The concept of quiet quitting has been around for a lot longer than I thought, because the idea isn’t new. It was coined in 2009 by economist Mark Boldger. At the time, it meant in context pretty much what it means in the current wave of think pieces. However, the term also brings to mind the 1999 movie Office Space, in which the main character continues to report to work but completely stops doing their job and instead acts as a chaos agent within his workplace (smashing a fax machine to the tune of “D**n It Feels Good to Be a Gangsta,” which is markedly different from the concept of healthy work/life boundaries and more adjacent to overtly fire-able offences… you can find the montage on YouTube pretty easily but I’m not linking to it due to language. Suffice to say, the movie will definitely feel dated to a modern viewer; it does not hold up well. The news articles are a series of fun house mirrors of sputtering employers explaining why it’s good for employees to have a sense of hustle and employees explaining that it is ok to JUST do the job you have. Just doing the job you have yields completely acceptable job performance.

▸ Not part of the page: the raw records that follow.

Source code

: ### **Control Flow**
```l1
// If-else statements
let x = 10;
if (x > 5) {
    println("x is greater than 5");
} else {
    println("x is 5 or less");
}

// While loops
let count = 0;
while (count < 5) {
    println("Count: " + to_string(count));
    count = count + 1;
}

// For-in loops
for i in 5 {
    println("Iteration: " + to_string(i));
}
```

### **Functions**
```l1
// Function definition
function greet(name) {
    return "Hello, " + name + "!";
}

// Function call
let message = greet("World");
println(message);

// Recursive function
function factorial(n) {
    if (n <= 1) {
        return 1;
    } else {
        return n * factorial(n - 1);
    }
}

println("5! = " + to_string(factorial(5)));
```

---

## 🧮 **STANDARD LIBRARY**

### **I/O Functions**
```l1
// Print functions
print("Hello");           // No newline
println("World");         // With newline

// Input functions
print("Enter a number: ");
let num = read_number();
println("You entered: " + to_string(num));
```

But now what we see is articles about quiet firing. In principle, what this should look like is the workplace accepting reasonable boundaries set by the employee who is simply doing their job. This should absolutely be adequate if a person doesn’t wish to move up in their organization. But the think pieces about quiet firing are all veiled threats about potential negative outcomes for those who just wish to do their jobs and live their lives. For example, see this article, which summarizes a Wall Street Journal piece that is behind a paywall. It warns potential slackers that “America has long prided itself on its work ethic and can-do spirit,” and implies that going the extra mile at work is something it is reasonable for employers to expect.

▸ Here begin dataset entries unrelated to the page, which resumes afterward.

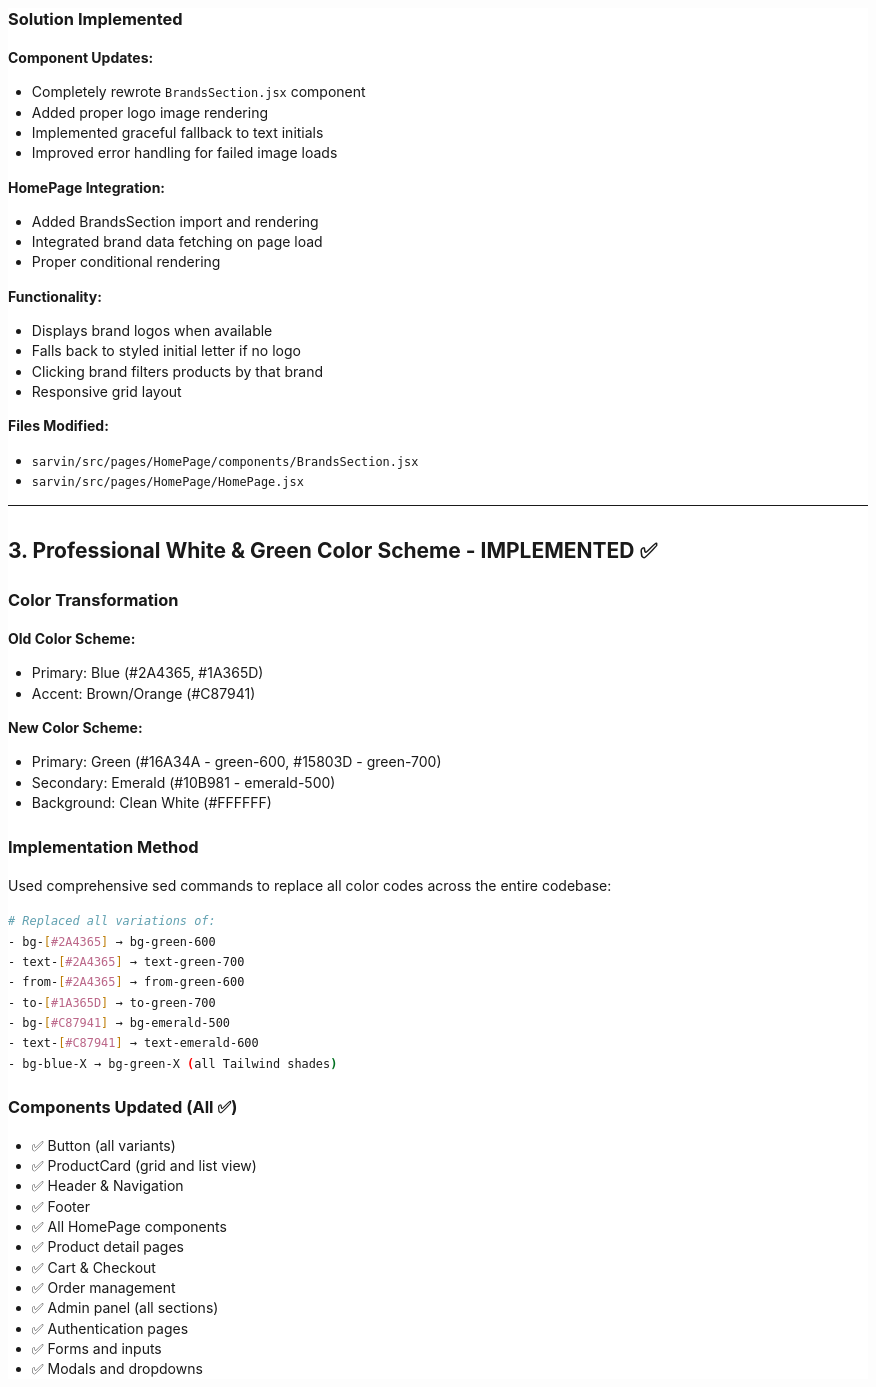 ### Solution Implemented
**Component Updates:**
- Completely rewrote `BrandsSection.jsx` component
- Added proper logo image rendering
- Implemented graceful fallback to text initials
- Improved error handling for failed image loads

**HomePage Integration:**
- Added BrandsSection import and rendering
- Integrated brand data fetching on page load
- Proper conditional rendering

**Functionality:**
- Displays brand logos when available
- Falls back to styled initial letter if no logo
- Clicking brand filters products by that brand
- Responsive grid layout

**Files Modified:**
- `sarvin/src/pages/HomePage/components/BrandsSection.jsx`
- `sarvin/src/pages/HomePage/HomePage.jsx`

---

## 3. Professional White & Green Color Scheme - IMPLEMENTED ✅

### Color Transformation
**Old Color Scheme:**
- Primary: Blue (#2A4365, #1A365D)
- Accent: Brown/Orange (#C87941)

**New Color Scheme:**
- Primary: Green (#16A34A - green-600, #15803D - green-700)
- Secondary: Emerald (#10B981 - emerald-500)
- Background: Clean White (#FFFFFF)

### Implementation Method
Used comprehensive sed commands to replace all color codes across the entire codebase:

```bash
# Replaced all variations of:
- bg-[#2A4365] → bg-green-600
- text-[#2A4365] → text-green-700
- from-[#2A4365] → from-green-600
- to-[#1A365D] → to-green-700
- bg-[#C87941] → bg-emerald-500
- text-[#C87941] → text-emerald-600
- bg-blue-X → bg-green-X (all Tailwind shades)
```

### Components Updated (All ✅)
- ✅ Button (all variants)
- ✅ ProductCard (grid and list view)
- ✅ Header & Navigation
- ✅ Footer
- ✅ All HomePage components
- ✅ Product detail pages
- ✅ Cart & Checkout
- ✅ Order management
- ✅ Admin panel (all sections)
- ✅ Authentication pages
- ✅ Forms and inputs
- ✅ Modals and dropdowns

And all of this is interesting in light of a conversation that’s happening in libraries about a concept called “vocational awe.” This term was coined by a librarian named Fobazi Ettarh in January of 2018. While the idea has been around for a few years, it got kicked into high gear during the pandemic. So, this might look like someone being given an additional job responsibility in an area about which they are passionate without any additional compensation and expecting that they will just accept it because it’s good work that needs to be done and it won’t be done otherwise… that’s vocational awe in a nutshell. And since libraries are super vulnerable to scope creep as a part of their mandate (witness the need to take on some of the gaps that exist in the social safety net), this is translating to high burnout rates within the field of public library work, and the pandemic definitely amplified these phenomena. Also see this article for information about the recent Urban Libraries trauma study.

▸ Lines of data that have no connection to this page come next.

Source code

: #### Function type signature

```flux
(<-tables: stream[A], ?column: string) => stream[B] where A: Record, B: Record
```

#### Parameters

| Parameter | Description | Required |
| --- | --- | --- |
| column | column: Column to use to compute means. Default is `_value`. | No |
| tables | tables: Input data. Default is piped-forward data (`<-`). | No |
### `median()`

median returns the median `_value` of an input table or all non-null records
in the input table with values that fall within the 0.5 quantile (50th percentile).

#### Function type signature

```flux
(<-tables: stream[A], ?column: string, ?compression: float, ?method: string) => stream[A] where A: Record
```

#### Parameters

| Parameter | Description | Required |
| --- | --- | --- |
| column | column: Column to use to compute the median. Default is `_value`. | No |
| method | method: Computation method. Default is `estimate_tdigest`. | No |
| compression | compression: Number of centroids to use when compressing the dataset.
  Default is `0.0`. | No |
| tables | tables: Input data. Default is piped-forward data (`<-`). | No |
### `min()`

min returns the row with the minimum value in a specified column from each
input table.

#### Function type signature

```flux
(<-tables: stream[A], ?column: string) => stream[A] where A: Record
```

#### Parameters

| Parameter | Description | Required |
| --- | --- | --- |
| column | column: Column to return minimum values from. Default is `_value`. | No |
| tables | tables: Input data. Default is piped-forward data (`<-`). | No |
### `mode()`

…and in libraries as well as in the rest of the working world, the answer is super individual because everyone has different needs in their work and home lives. As all of us continue to process the collective trauma of living through a pandemic together, everyone is undergoing change in different ways. If nothing else, what the discussion of quiet quitting tells us is that PEOPLE ARE CLICKING ON ARTICLES ABOUT QUIET QUITTING. We know this because content creators publish what they believe we will read. So: it’s out there, this idea. Lots of people are thinking about it. If you are one of those people, there are resources to help you think through them, including Ted Talks that discuss work life balance and some books from our collection that you might find useful as you think through what this means for you. As one of the book’s titles says: “Work won’t love you back.”